**Instructions for the task**: Would you retype the listing below word for word, without any of its pictures?

**Dataset extract**:

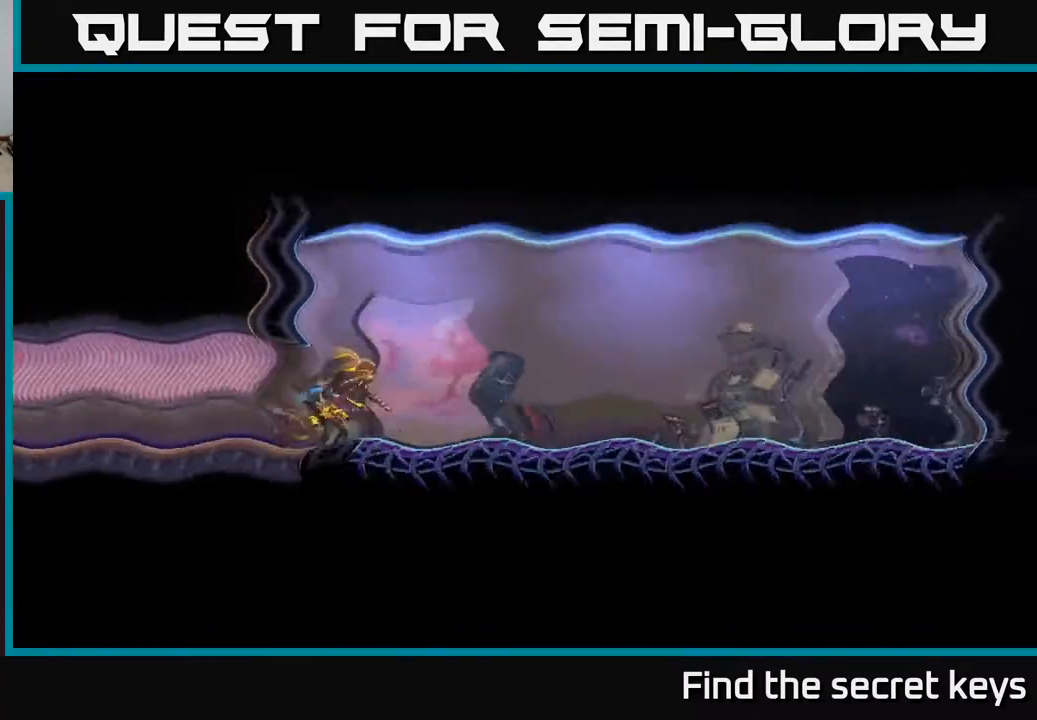
{"buttons": [], "left_stick": "center", "right_stick": "center", "events": [[33, "left_stick", "center"]]}
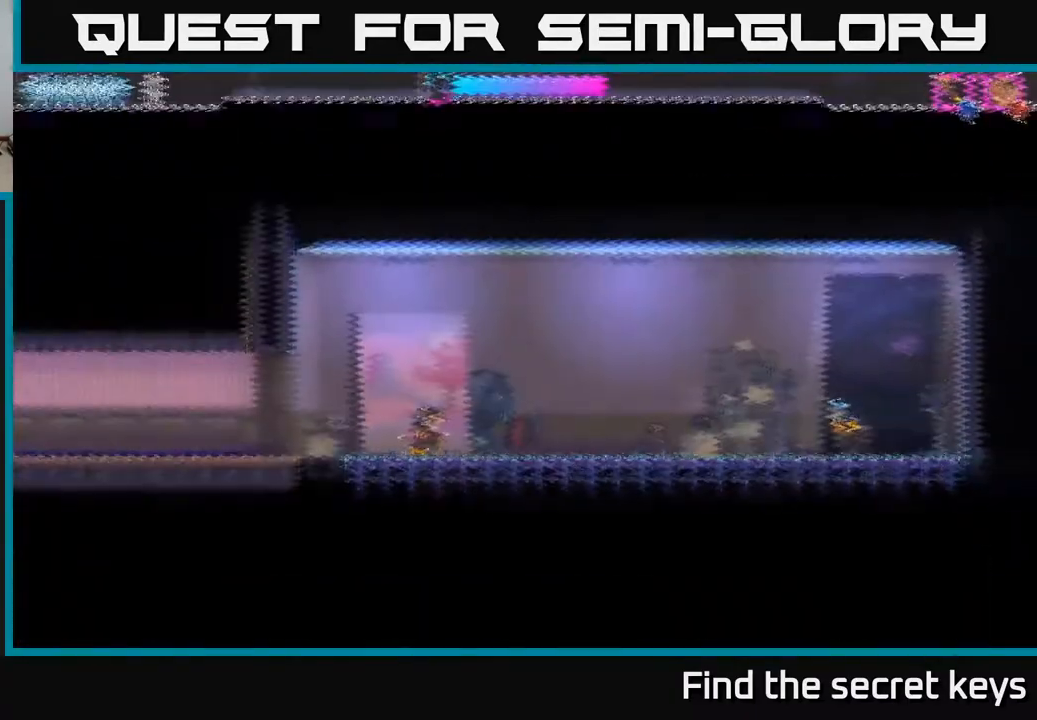
{"buttons": [], "left_stick": "center", "right_stick": "center", "events": []}
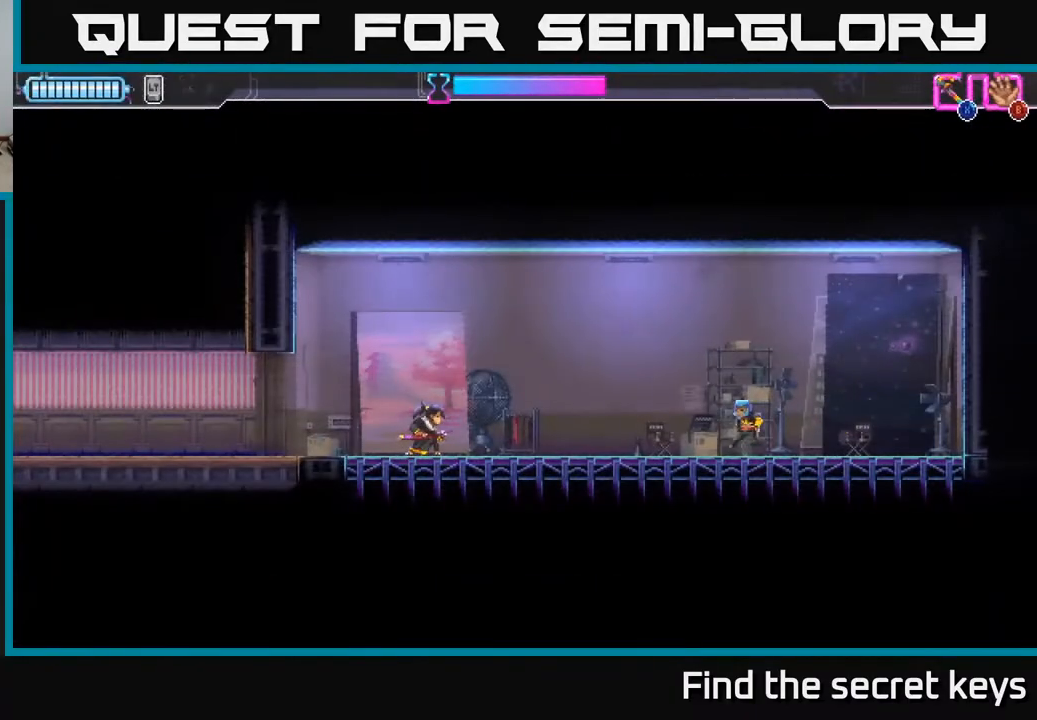
{"buttons": [], "left_stick": "center", "right_stick": "center", "events": []}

**Answer to this problem**:
{"buttons": [], "left_stick": "center", "right_stick": "center", "events": [[33, "left_stick", "center"]]}
{"buttons": [], "left_stick": "center", "right_stick": "center", "events": []}
{"buttons": [], "left_stick": "center", "right_stick": "center", "events": []}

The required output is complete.